EXTRAIT.
/---

Cirques et esthétiques queer
Des contorsionnistes aux clowns, des jongleurs aux acrobates, des voltigeurs aux équilibristes, les différentes disciplines de cirque travaillent les corps, les façonnent, les transforment, les déforment. Ces corps sont souvent agencés dans des mises en scène exposant une virtuosité hors-norme. Le cirque regorge de représentations de corps jeunes, souples, puissants et tout à la fois ambigus, androgynes, transgenres, des corps à l’animalité exacerbée et régulièrement travestis, des corps restant fortement marqués par les corps atypiques des freaks exhibés autrefois dans les sideshows. Les ressorts spectaculaires qui y sont associés puisent massivement dans le bizarre, l’outrance, le kitsch.
« Bizarre », c’est l’un des sens anglais du terme « queer », cette insulte homophobe que la communauté LGBT des États-Unis s’est réappropriée à l’occasion d’un processus affirmatif d’identification. Transposé dans le champ esthétique, le queer, déjà investi notamment par la sociologie, apparaît comme un outil théorique permettant d’interroger non seulement le caractère genré des pratiques artistiques mais aussi la diversité et la complexité des représentations des identités et des sexualités que les œuvres proposent.

\---

EXTRAIT DE SOURCE.
/---

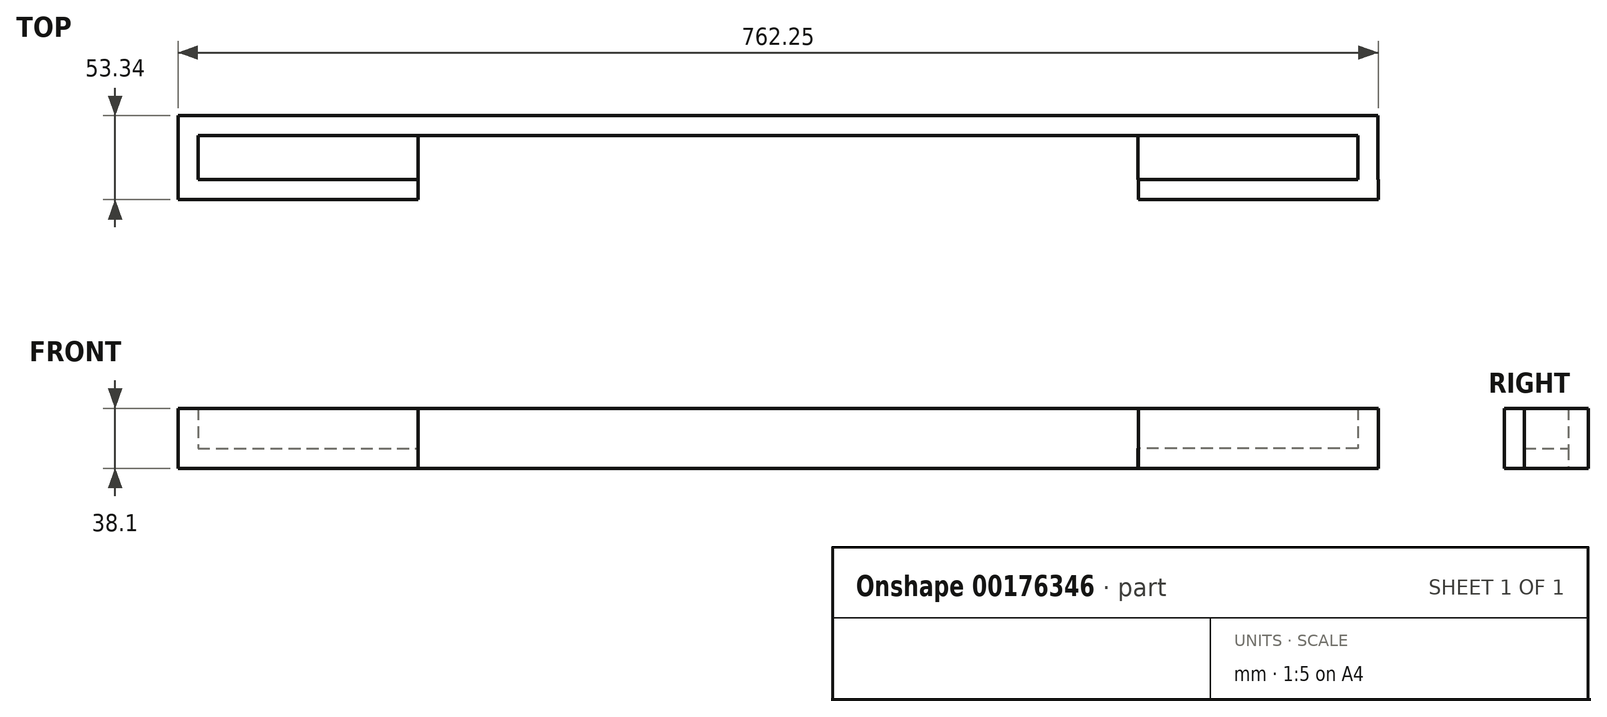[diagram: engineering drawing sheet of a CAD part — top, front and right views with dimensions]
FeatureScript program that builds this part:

\---

LISTE DES TÂCHES.
[1] Répondez à ces questions sur le texte consacré au cirque et aux esthétiques queer.
(a) Par quels corps autrefois exhibés dans les sideshows les corps du cirque restent-ils fortement marqués ?
(b) Quelle communauté s’est réapproprié le terme « queer » ?
(c) Quel champ avait déjà investi le queer avant sa transposition dans le champ esthétique ?
[2] Pouvez-vous poursuivre le texte sur le cirque et les esthétiques queer à partir de sa dernière phrase ?
Ces données proviennent d’une autre source.

CORRIGÉ DES EXERCICES.
[1]
(a) Par les corps atypiques des freaks.
(b) La communauté LGBT des États-Unis.
(c) Notamment la sociologie.

[2]
Dans le prolongement de la journée d’études « Scènes queer dans la littérature les arts et les médias » (2013) et du colloque « Esthétiques queer ? Transgression et subversion dans la littérature et les arts » (2014) organisés par LLA-CREATIS à l’Université de Toulouse II, nous proposons d’observer à la lumière du queer les productions circassiennes contemporaines mais aussi les traces laissées par les cirques du passé, sans négliger les représentations anciennes ou contemporaines du cirque dans les autres arts (littérature, cinéma, arts plastiques, séries, etc.) voire médias (émissions de télévision, blogs, vidéos, critiques, etc.). Il s’agira encore d’examiner les représentations nourries par l’imaginaire collectif attaché au cirque qui, entre nostalgie, stéréotypes et mythologies, résistent fortement dans bon nombre de mises en scène actuelles ainsi que dans les représentations que les autres arts en proposent, malgré les profondes (mais confidentielles ?) mutations que connaissent les arts du cirque à la faveur de leur récente institutionnalisation.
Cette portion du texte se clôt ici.